Eric Caminade Batistin : Un récit marquant


Nous avons décidé de nous battre, sans l'aide des anciens, qui, assis sur la gloire de leurs médailles des dernières guerres, n'ont rien vu venir. - "Papa, j'ai un ami qui est mort cet après midi, d'une overdose de drogue. Et moi aussi je me drogue, et j'ai peur" - "De la drogue ? Comme si ça se trouvait sous le sabot d'un cheval ! Tu ne sais plus quoi inventer pour ne pas aller à l'école ce matin !"...


Les nouvelles s'enchaînent pour envahir l'espace, égrener le temps qui passe d'un personnage que l'on suit de l'enfance à l'âge adulte. De la nostalgie d'hier à ses déviances artificielles, il n'y a qu'un pas...

On parle ici d'ennui, de solitude, de drogue, de mort dans une forme d'apesanteur. L'écriture est fluide, sévère, poétique. C'est un texte qui remue, qui fait réfléchir sur la responsabilité de ce que les anciennes générations ont laissé à leurs descendants... 

Les jeunes ont-ils des rêves encore à réaliser, ne se sentent-ils pas enfermés dans un carcan castrateur préétabli ? Quelle place leur a-t-on laissé ? Autant de questions qui fustigent sans trouver de réponse satisfaisante.

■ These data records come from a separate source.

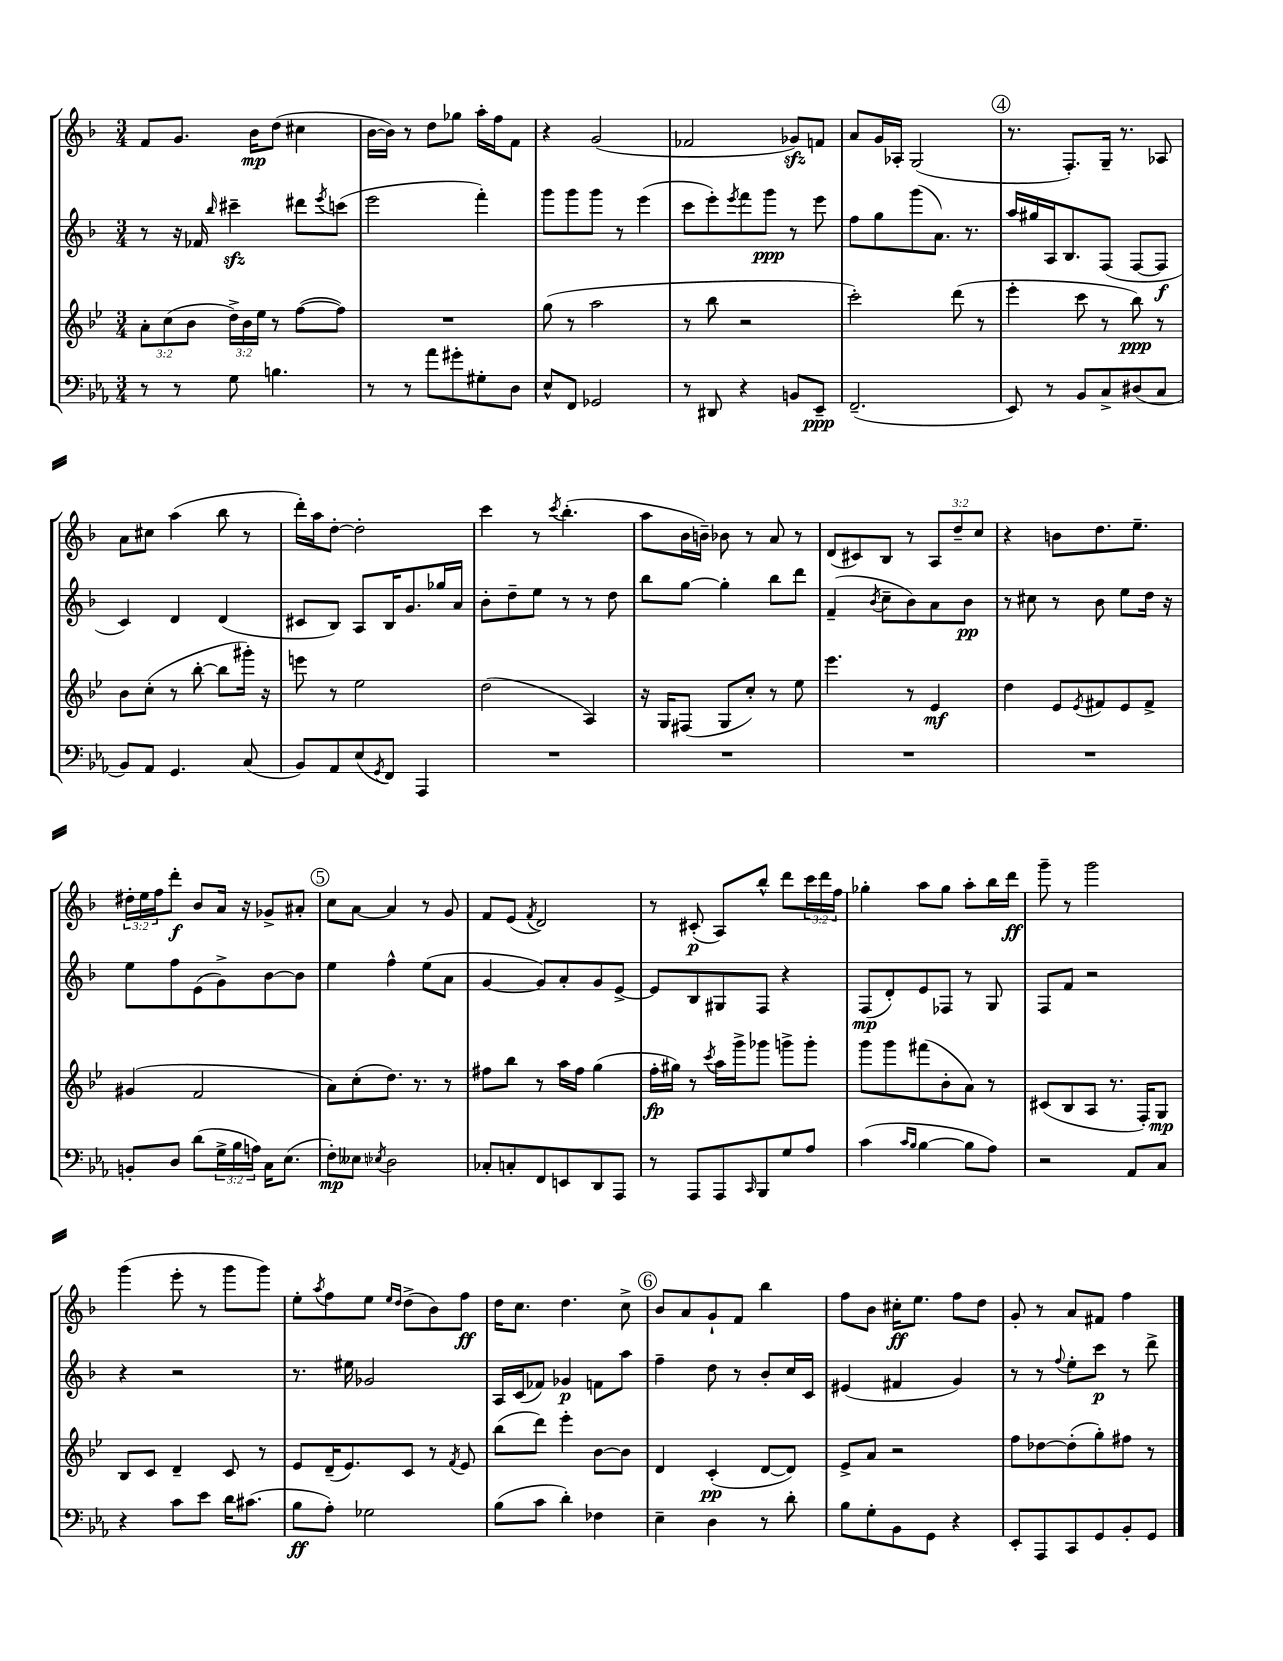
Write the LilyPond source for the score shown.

<<
\new StaffGroup <<
\new Staff = "s0" {
    \clef treble \key f \major \numericTimeSignature \time 3/4 \override Staff.TupletNumber.text = #tuplet-number::calc-fraction-text
    f'8 g'8. bes'16\mp d''8( cis''4 |
    bes'16~ bes'16) r8 d''8 ges''8 a''16-. f''16 f'8 |
    r4 g'2( |
    fes'2 ges'8\sfz) f'8 |
    a'8 g'16 aes16-. g2( |
    \mark \markup { \circle "4" } r8. f8.-.) g16-- r8. aes8 |
    a'8 cis''8 a''4( bes''8 r8 |
    d'''16-.) a''16 d''8~-. d''2-. |
    c'''4 r8 \acciaccatura { c'''8 } bes''4.-.( |
    a''8 bes'16 b'16--) bes'8 r8 a'8 r8 |
    d'8( cis'8) bes8 r8 \tuplet 3/2 { a8 d''8-- c''8 } |
    r4 b'8 d''8. e''8.-- |
    \tuplet 3/2 { dis''16-. e''16 f''16 } d'''8-.\f bes'8 a'16 r16 ges'8-> ais'8-. |
    \mark \markup { \circle "5" } c''8 a'8~ a'4 r8 g'8 |
    f'8 e'8( \acciaccatura { f'8 } d'2) |
    r8 cis'8-.\p( a8) bes''8-^ d'''8 \tuplet 3/2 { c'''16 d'''16 f''16 } |
    ges''4-. a''8 ges''8 a''8-. bes''16 d'''16\ff |
    g'''8-- r8 g'''2 |
    g'''4( e'''8-. r8 g'''8 g'''8) |
    e''8-. \acciaccatura { a''8 } f''8 e''8 \grace { e''16 d''16 } d''8->( bes'8) f''8\ff |
    d''16 c''8. d''4. c''8-> |
    \mark \markup { \circle "6" } bes'8 a'8 g'8-! f'8 bes''4 |
    f''8 bes'8 cis''16-.\ff e''8. f''8 d''8 |
    g'8-. r8 a'8 fis'8 f''4 \bar "|." |
}
\new Staff = "s1" {
    \clef treble \key f \major \numericTimeSignature \time 3/4
    r8 r16 fes'16 \grace { bes''16 } cis'''4--\sfz dis'''8 \acciaccatura { e'''8 } c'''8( |
    e'''2 f'''4-.) |
    g'''8 g'''8 g'''8 r8 e'''4( |
    c'''8 e'''8-.) \acciaccatura { e'''8 } f'''8 g'''8\ppp r8 e'''8 |
    f''8 g''8 g'''8( a'8.) r8. |
    \mark \markup { \circle "4" } a''16 gis''16 a16 bes8. f8( f8~ f8\f |
    c'4) d'4 d'4( |
    cis'8 bes8) a8 bes16 g'8. ges''16 a'16 |
    bes'8-. d''8-- e''8 r8 r8 d''8 |
    bes''8 g''8~ g''4-. bes''8 d'''8 |
    f'4--( \acciaccatura { bes'8 } c''8-- bes'8) a'8 bes'8\pp |
    r8 cis''8 r8 bes'8 e''8 d''16 r16 |
    e''8 f''8 e'8( g'8->) bes'8~ bes'8 |
    \mark \markup { \circle "5" } e''4 f''4-^ e''8( a'8 |
    g'4~ g'8) a'8-. g'8 e'8~-> |
    e'8 bes8 gis8 f8 r4 |
    f8\mp( d'8-.) e'8 fes8 r8 g8 |
    f8 f'8 r2 |
    r4 r2 |
    r8. eis''16 ges'2 |
    a16 c'16( fes'8) ges'4\p f'8 a''8 |
    \mark \markup { \circle "6" } f''4-- d''8 r8 bes'8-. c''16 c'16 |
    eis'4( fis'4 g'4) |
    r8 r8 \appoggiatura { f''8 } e''8-. c'''8\p r8 d'''8-> \bar "|." |
}
\new Staff = "s2" {
    \clef treble \key bes \major \numericTimeSignature \time 3/4 \override Staff.TupletNumber.text = #tuplet-number::calc-fraction-text
    \tuplet 3/2 { a'8-. c''8( bes'8 } \tuplet 3/2 { d''16->) bes'16 ees''16 } r8 f''8~( f''8) |
    R2. |
    g''8( r8 a''2 |
    r8 bes''8 r2 |
    c'''2-.) d'''8( r8 |
    \mark \markup { \circle "4" } ees'''4-. c'''8 r8 bes''8\ppp) r8 |
    bes'8 c''8-.( r8 bes''8~-. bes''8 gis'''16-.) r16 |
    e'''8 r8 ees''2 |
    d''2( a4) |
    r16 g16 fis8( g8 c''8-.) r8 ees''8 |
    ees'''4. r8 ees'4\mf |
    d''4 ees'8 \acciaccatura { ees'8 } fis'8 ees'8 fis'8-> |
    gis'4( f'2 |
    \mark \markup { \circle "5" } a'8) c''8-.( d''8.) r8. r8 |
    fis''8 bes''8 r8 a''16 fis''16 g''4( |
    f''16-.\fp gis''16) r8 \acciaccatura { c'''8 } a''16 g'''16-> ges'''8 g'''8-> g'''8-. |
    g'''8 g'''8 fis'''8( bes'8-. a'8) r8 |
    cis'8( bes8 a8 r8. f16-.) g8\mp |
    bes8 c'8 d'4-- c'8 r8 |
    ees'8 d'16--( ees'8.) c'8 r8 \acciaccatura { f'8 } ees'8 |
    bes''8( d'''8) ees'''4-. bes'8~ bes'8 |
    \mark \markup { \circle "6" } d'4 c'4-.\pp( d'8~ d'8) |
    ees'8-> a'8 r2 |
    f''8 des''8~ des''8-.( g''8-.) fis''8 r8 \bar "|." |
}
\new Staff = "s3" {
    \clef bass \key ees \major \numericTimeSignature \time 3/4 \override Staff.TupletNumber.text = #tuplet-number::calc-fraction-text
    r8 r8 g8 b4. |
    r8 r8 aes'8 gis'8-. gis8-. d8 |
    ees8-^ f,8 ges,2 |
    r8 dis,8 r4 b,8 ees,8--\ppp |
    f,2.--( |
    \mark \markup { \circle "4" } ees,8) r8 bes,8 c8-> dis8( c8 |
    bes,8) aes,8 g,4. c8( |
    bes,8) aes,8 ees8( \acciaccatura { g,8 } f,8) aes,,4 |
    R2. |
    R2. |
    R2. |
    R2. |
    b,8-. d8 d'8( \tuplet 3/2 { g16-> bes16 a16) } c16 ees8.( |
    \mark \markup { \circle "5" } f8-.\mp) eeses8 \acciaccatura { ees8 } d2 |
    ces8-. c8-. f,8 e,8 d,8 aes,,8 |
    r8 aes,,8 aes,,8 \grace { c,16 } bes,,8 g8 aes8 |
    c'4( \grace { c'16 bes16 } bes4~ bes8 aes8) |
    r2 aes,8 c8 |
    r4 c'8 ees'8 d'16 cis'8.( |
    bes8\ff aes8-.) ges2 |
    bes8( c'8 d'4-.) fes4 |
    \mark \markup { \circle "6" } ees4-- d4 r8 d'8-. |
    bes8 g8-. bes,8 g,8 r4 |
    ees,8-. aes,,8 c,8 g,8 bes,8-. g,8 \bar "|." |
}
>>
>>
\layout { \context { \Score \remove "Bar_number_engraver" } }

C'est un texte écorché qui se diffuse par tous les pores de notre peau, qui nous atteint et nous révolte. Car par ce récit obscur, déblatérant, diffus et erratique, l'on perd un peu de son âme d'enfant pour aller vers une gravité irréversible...

"J'ai compris ce jour-là que le combat incessant, les difficultés à vaincre le quotidien, la mise en danger permanente donnait du goût à tout, et de l'appétit. Je décidais donc de mettre ma vie en danger."